Die im öffentlichen Interesse liegende gemeinnützige Planfeststellung dient u.a. der Überwindung von privaten und öffentlichen Belangen, die der Planung entgegenstehen. Bei der gemeinnützigen Planfeststellung ist der planerischen Abwägung vorausgesetzt die positive Beantwortung der Frage, ob der Erlass des Planfeststellungsbeschlusses nach Maßgabe des gesetzlichen Planungsziels und gesetzlicher Planungsleitsätze im konkreten Fall gerechtfertigt ist. Die Planung des Marktes H. bedarf daher einer Rechtfertigung. Die Gewässerausbaumaßnahmen zum Hochwasserschutz sind vernünftigerweise geboten und objektiv erforderlich.“
Soweit aber die Bindungswirkung des Planfeststellungsbeschlusses reicht, findet eine nochmalige Prüfung im Enteignungsverfahren, ebenso wie eine inhaltliche Überprüfung der vorgreiflichen Verwaltungsentscheidung, nicht mehr statt.

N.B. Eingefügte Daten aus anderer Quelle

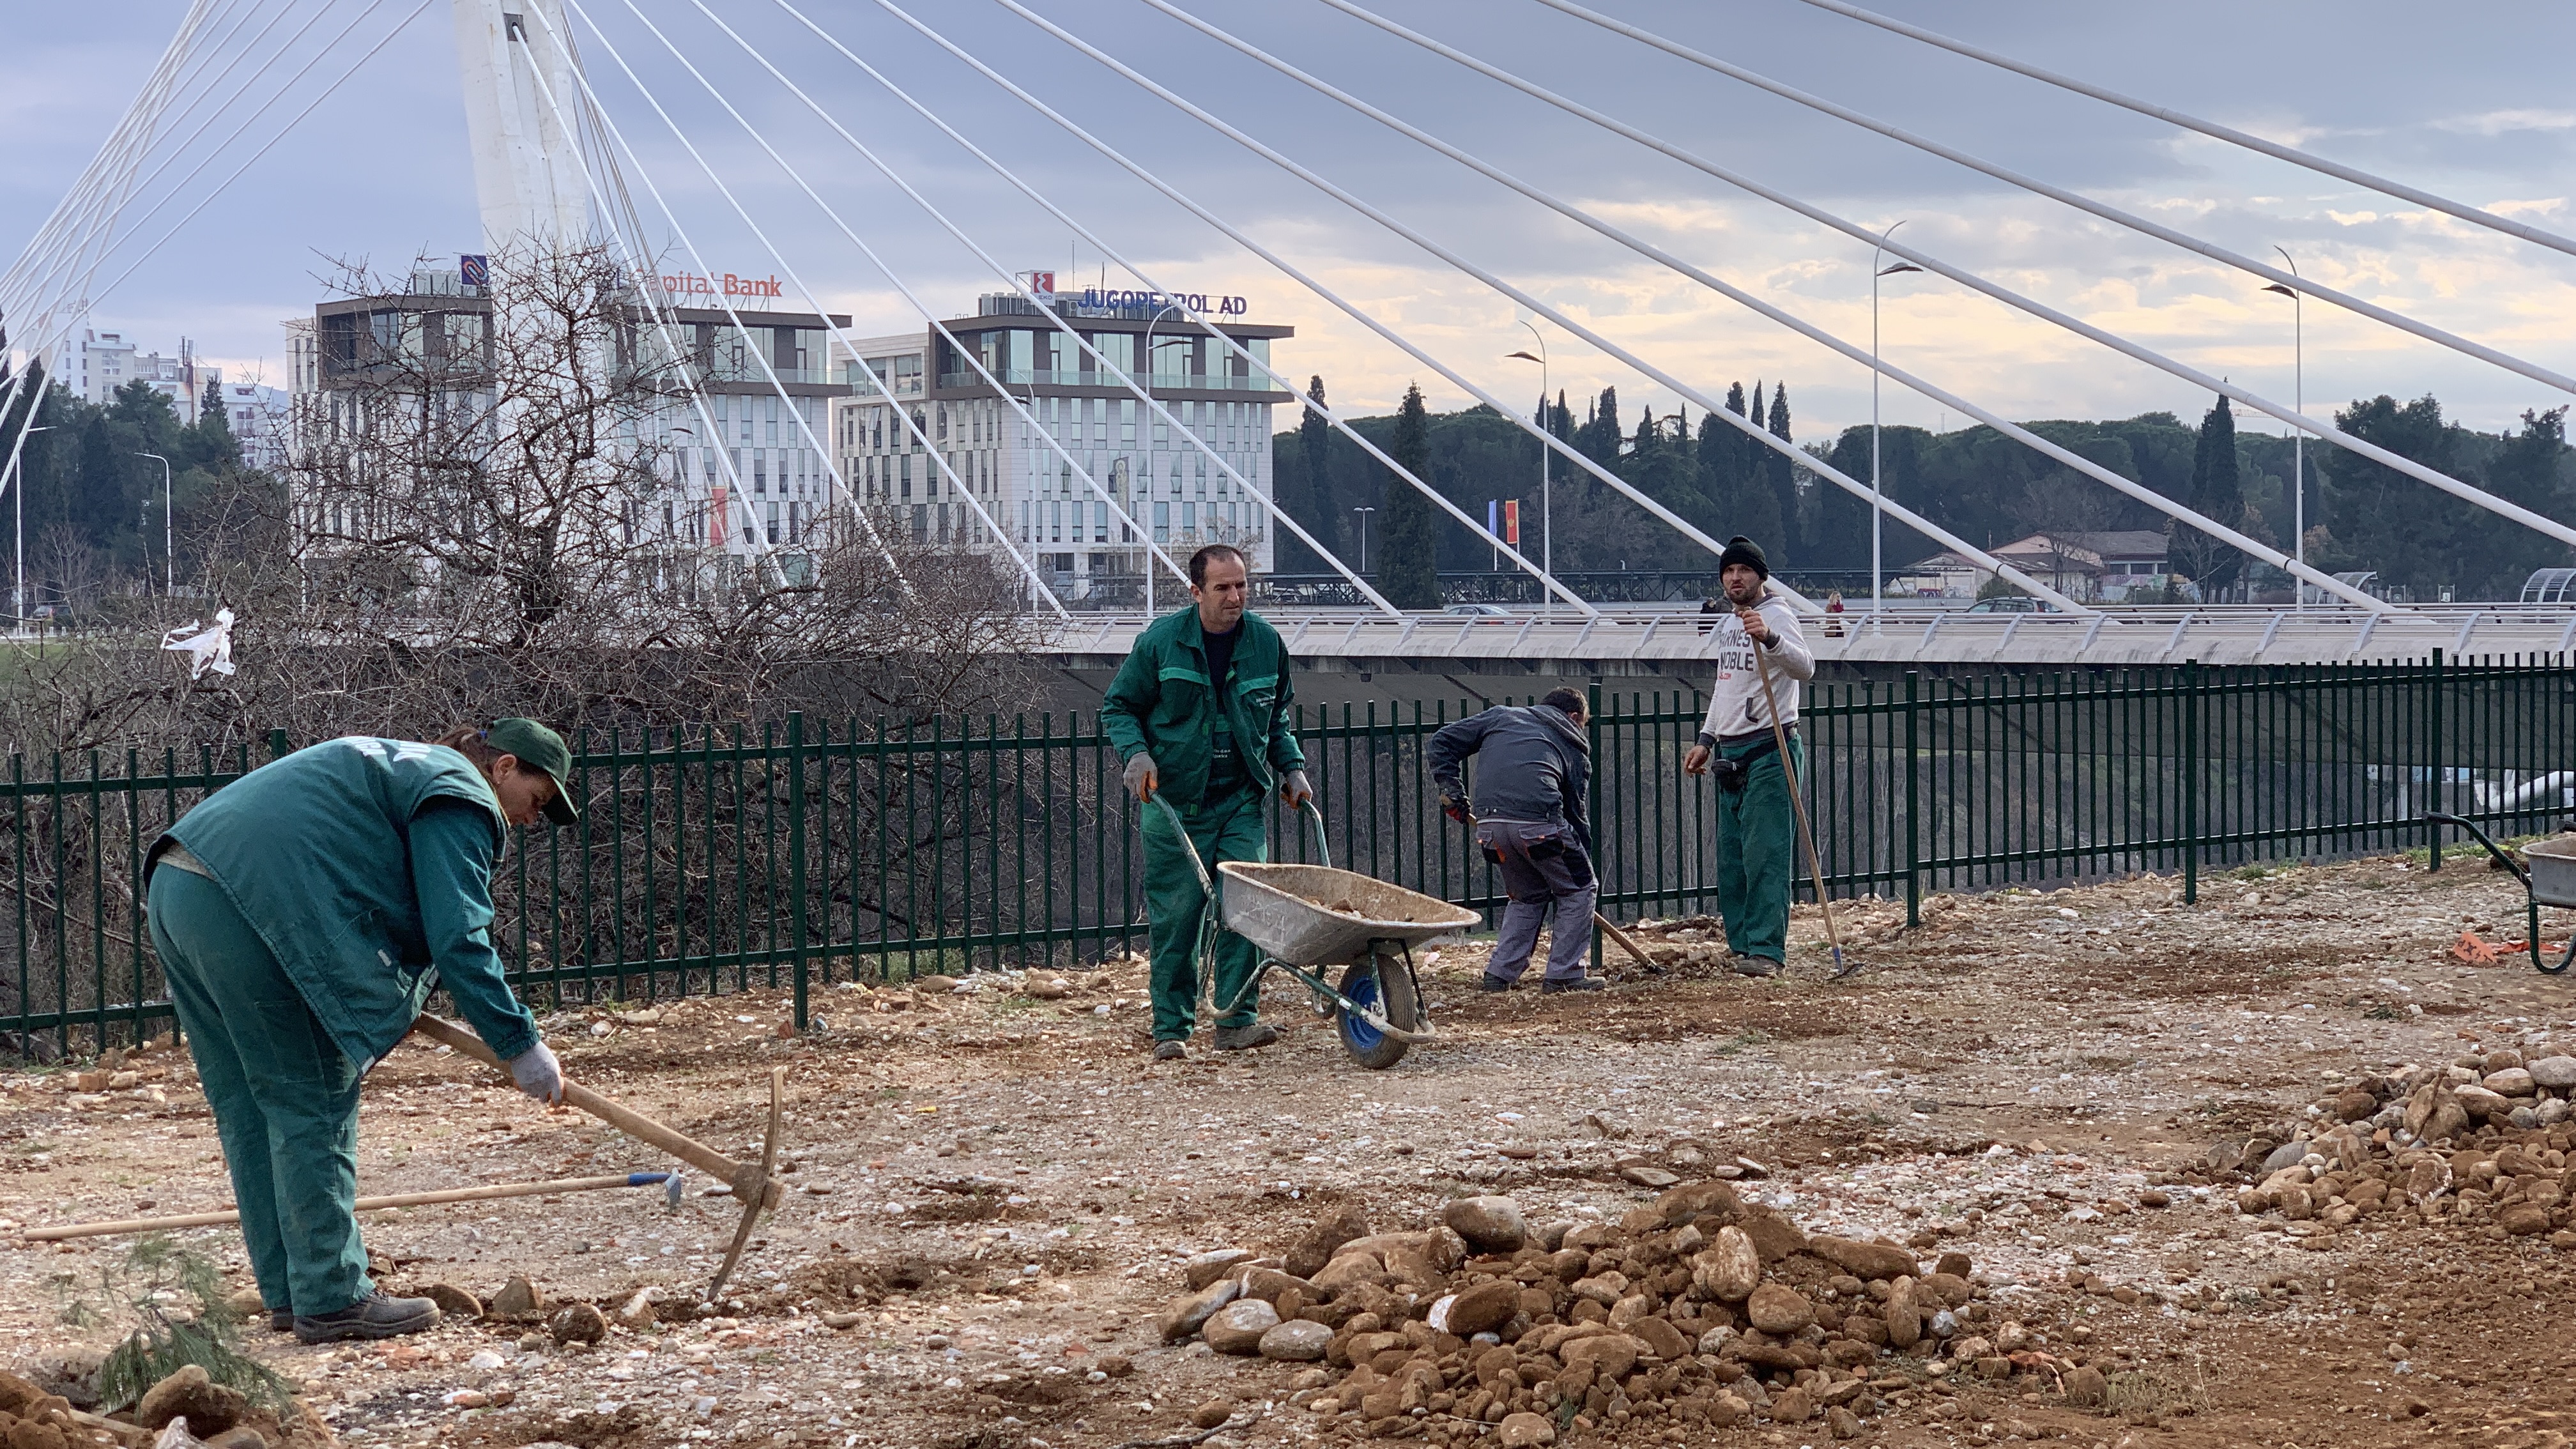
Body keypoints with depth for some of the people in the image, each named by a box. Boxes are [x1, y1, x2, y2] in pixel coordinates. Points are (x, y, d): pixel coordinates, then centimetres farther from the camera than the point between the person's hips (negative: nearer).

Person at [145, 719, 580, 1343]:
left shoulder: (399, 766, 31)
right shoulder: (463, 798, -1)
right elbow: (459, 939, -10)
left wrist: (382, 1002, 29)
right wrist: (520, 1045, -7)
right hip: (248, 908, -11)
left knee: (250, 1111, 15)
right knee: (313, 1107, -3)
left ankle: (288, 1294, 22)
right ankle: (331, 1300, 0)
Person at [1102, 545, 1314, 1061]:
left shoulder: (1266, 643, 5)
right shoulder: (1161, 641, -5)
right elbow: (1118, 707, 4)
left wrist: (1292, 768, 8)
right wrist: (1136, 753, -13)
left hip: (1241, 800, 2)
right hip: (1175, 801, -2)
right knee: (1175, 916, -1)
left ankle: (1238, 1019, -4)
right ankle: (1171, 1028, 8)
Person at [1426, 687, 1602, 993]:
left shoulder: (1502, 716, 26)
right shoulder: (1573, 745, 21)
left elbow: (1441, 744, 19)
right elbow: (1577, 811, 20)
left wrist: (1450, 789, 19)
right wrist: (1586, 862, 27)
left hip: (1490, 825, 4)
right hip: (1540, 822, -4)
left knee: (1527, 897, 26)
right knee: (1578, 890, 17)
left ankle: (1500, 974, 19)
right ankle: (1564, 975, 13)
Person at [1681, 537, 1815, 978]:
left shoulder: (1777, 615, -10)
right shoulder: (1727, 624, 17)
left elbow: (1805, 669, -28)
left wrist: (1768, 638, -44)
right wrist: (1706, 740, 22)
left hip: (1769, 753, -9)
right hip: (1729, 755, 9)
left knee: (1765, 853, -12)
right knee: (1730, 855, 10)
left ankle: (1766, 949, -14)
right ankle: (1742, 941, 17)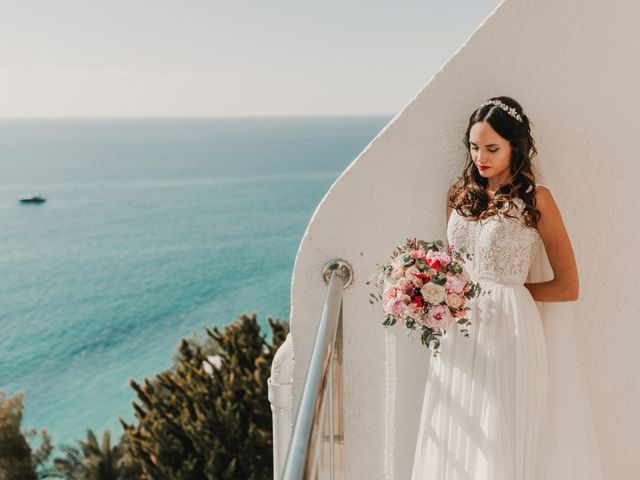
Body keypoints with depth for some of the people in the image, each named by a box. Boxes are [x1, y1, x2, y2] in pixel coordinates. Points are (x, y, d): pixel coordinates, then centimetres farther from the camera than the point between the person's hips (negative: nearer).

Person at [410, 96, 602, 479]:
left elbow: (568, 288, -5)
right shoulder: (461, 194, 10)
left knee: (499, 445, 3)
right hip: (459, 331, 5)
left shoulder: (536, 199, -5)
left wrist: (502, 290, -4)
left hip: (509, 329, -5)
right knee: (456, 439, 11)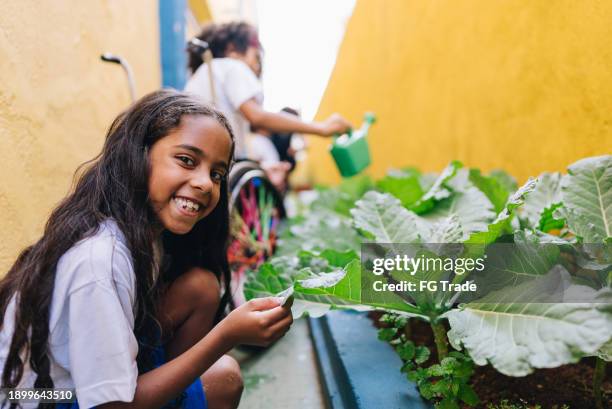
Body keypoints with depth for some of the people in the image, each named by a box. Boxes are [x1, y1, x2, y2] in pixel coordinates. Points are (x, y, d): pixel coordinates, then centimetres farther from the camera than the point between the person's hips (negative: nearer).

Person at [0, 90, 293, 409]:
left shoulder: (148, 232, -6)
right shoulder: (98, 259, -31)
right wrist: (226, 336, -30)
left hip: (109, 370, 7)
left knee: (201, 286, -10)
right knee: (223, 379, -16)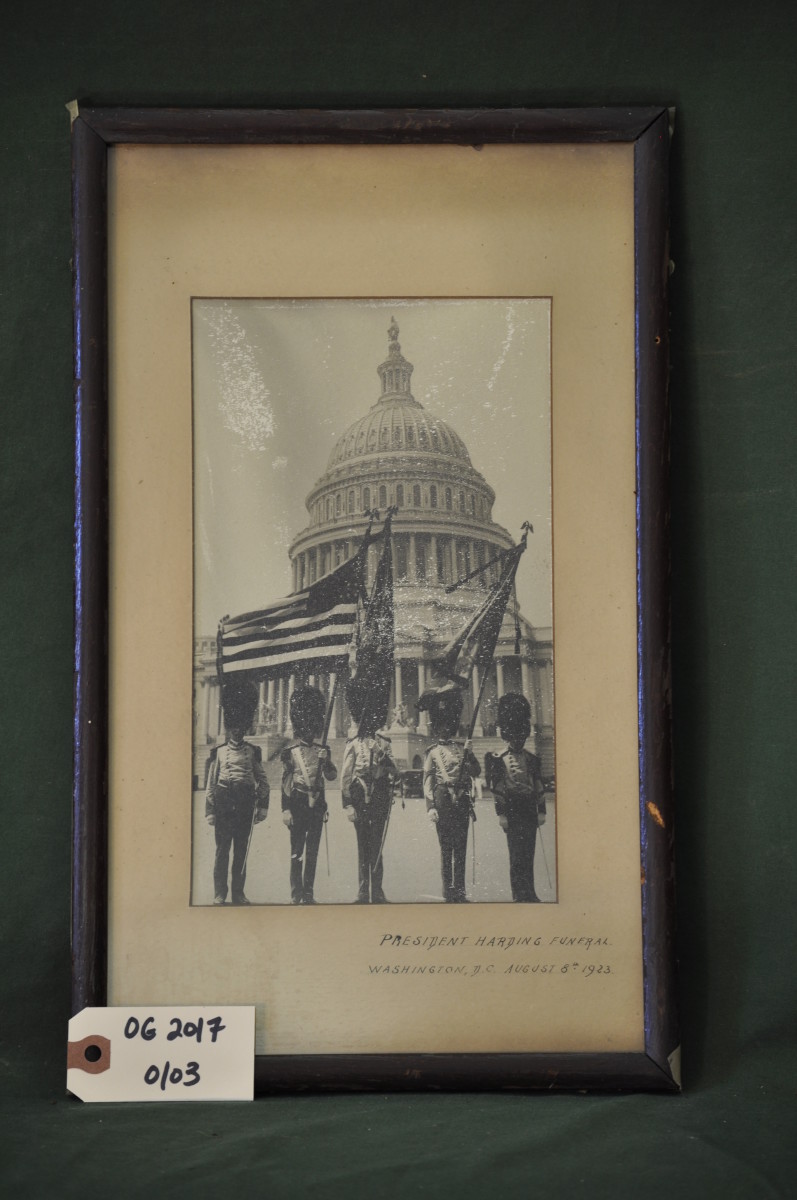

Die Klägerin kann daher mit ihren gesamten Einwendungen, ihr Eigentumsrecht sei verletzt, das Wohl der Allgemeinheit erfordere die Planfeststellung nicht, die Abwägung im Rahmen des Planfeststellungsverfahrens sei fehlerhaft, der Verhältnismäßigkeitsgrundsatz sei verletzt und die geplante Retentionsfläche entspräche nicht den Anforderungen eines geringstmöglichen Eingriffs, nicht mehr gehört werden.
5. Die Klage war daher mit der Kostenfolge aus den §§ 154 Abs. 1 und 162 Abs. 3 VwGO abzuweisen.
6. Die Entscheidung über die vorläufige Vollstreckbarkeit beruht auf § 167 VwGO i.V.m. § 708 Nr. 11 ZPO.